The input =
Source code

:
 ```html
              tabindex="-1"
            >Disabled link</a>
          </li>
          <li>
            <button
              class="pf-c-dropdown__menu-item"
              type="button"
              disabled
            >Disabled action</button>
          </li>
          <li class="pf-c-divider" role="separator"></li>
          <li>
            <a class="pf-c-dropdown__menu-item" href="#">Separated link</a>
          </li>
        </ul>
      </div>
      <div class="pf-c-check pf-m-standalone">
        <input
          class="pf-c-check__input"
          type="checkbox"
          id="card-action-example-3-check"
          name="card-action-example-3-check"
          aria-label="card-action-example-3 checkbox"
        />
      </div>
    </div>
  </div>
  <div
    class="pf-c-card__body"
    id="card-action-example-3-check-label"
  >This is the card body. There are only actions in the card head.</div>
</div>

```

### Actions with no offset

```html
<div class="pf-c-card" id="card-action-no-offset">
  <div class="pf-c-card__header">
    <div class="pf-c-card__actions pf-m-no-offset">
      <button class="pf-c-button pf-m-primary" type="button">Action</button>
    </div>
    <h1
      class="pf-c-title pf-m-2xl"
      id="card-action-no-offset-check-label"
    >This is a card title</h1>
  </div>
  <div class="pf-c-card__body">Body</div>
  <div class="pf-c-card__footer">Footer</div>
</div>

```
==
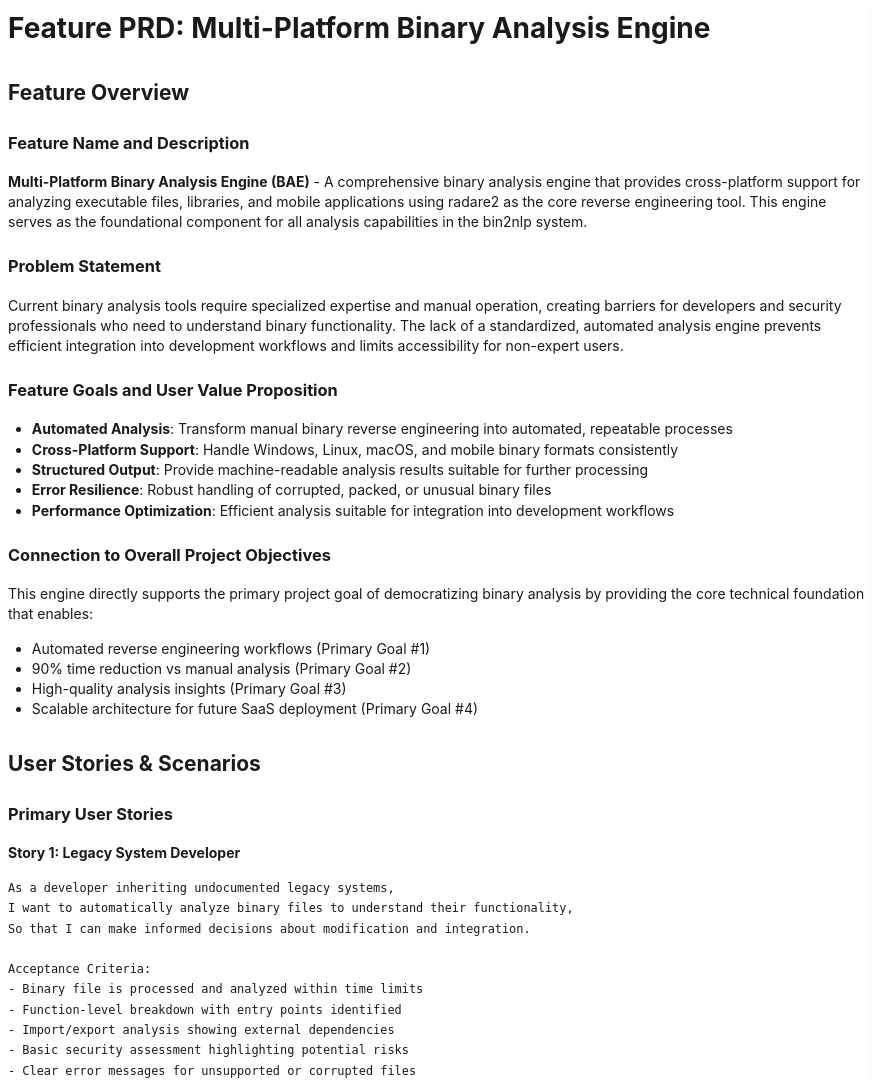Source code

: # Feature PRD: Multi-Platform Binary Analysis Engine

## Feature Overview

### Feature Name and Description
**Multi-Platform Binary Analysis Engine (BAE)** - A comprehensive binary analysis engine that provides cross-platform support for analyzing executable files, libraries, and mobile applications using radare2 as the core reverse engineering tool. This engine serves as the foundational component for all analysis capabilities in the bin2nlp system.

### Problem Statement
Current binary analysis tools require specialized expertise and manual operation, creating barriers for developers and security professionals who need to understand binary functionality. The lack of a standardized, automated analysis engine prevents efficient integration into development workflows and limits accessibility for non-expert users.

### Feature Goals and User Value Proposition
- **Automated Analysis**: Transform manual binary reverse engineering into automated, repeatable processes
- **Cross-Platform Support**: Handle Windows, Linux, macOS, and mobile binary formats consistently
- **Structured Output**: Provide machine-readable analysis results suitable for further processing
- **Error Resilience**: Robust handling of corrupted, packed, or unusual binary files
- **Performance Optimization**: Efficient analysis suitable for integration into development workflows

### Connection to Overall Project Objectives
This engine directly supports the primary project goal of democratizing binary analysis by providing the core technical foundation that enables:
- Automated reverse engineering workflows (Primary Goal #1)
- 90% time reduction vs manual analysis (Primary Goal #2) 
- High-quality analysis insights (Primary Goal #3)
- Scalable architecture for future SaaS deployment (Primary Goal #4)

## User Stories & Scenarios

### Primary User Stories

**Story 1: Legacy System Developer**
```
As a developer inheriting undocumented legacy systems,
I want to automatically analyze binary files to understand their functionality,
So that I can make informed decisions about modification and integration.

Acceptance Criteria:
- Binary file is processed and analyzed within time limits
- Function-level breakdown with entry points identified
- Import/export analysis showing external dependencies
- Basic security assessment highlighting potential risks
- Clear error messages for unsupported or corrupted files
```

Instructions to follow =
Find the string "Platform" in the data. Report each line it appears in.

Written solution =
: # Feature PRD: Multi-Platform Binary Analysis Engine
**Multi-Platform Binary Analysis Engine (BAE)** - A comprehensive binary analysis engine that provides cross-platform support for analyzing executable files, libraries, and mobile applications using radare2 as the core reverse engineering tool. This engine serves as the foundational component for all analysis capabilities in the bin2nlp system.
- **Cross-Platform Support**: Handle Windows, Linux, macOS, and mobile binary formats consistently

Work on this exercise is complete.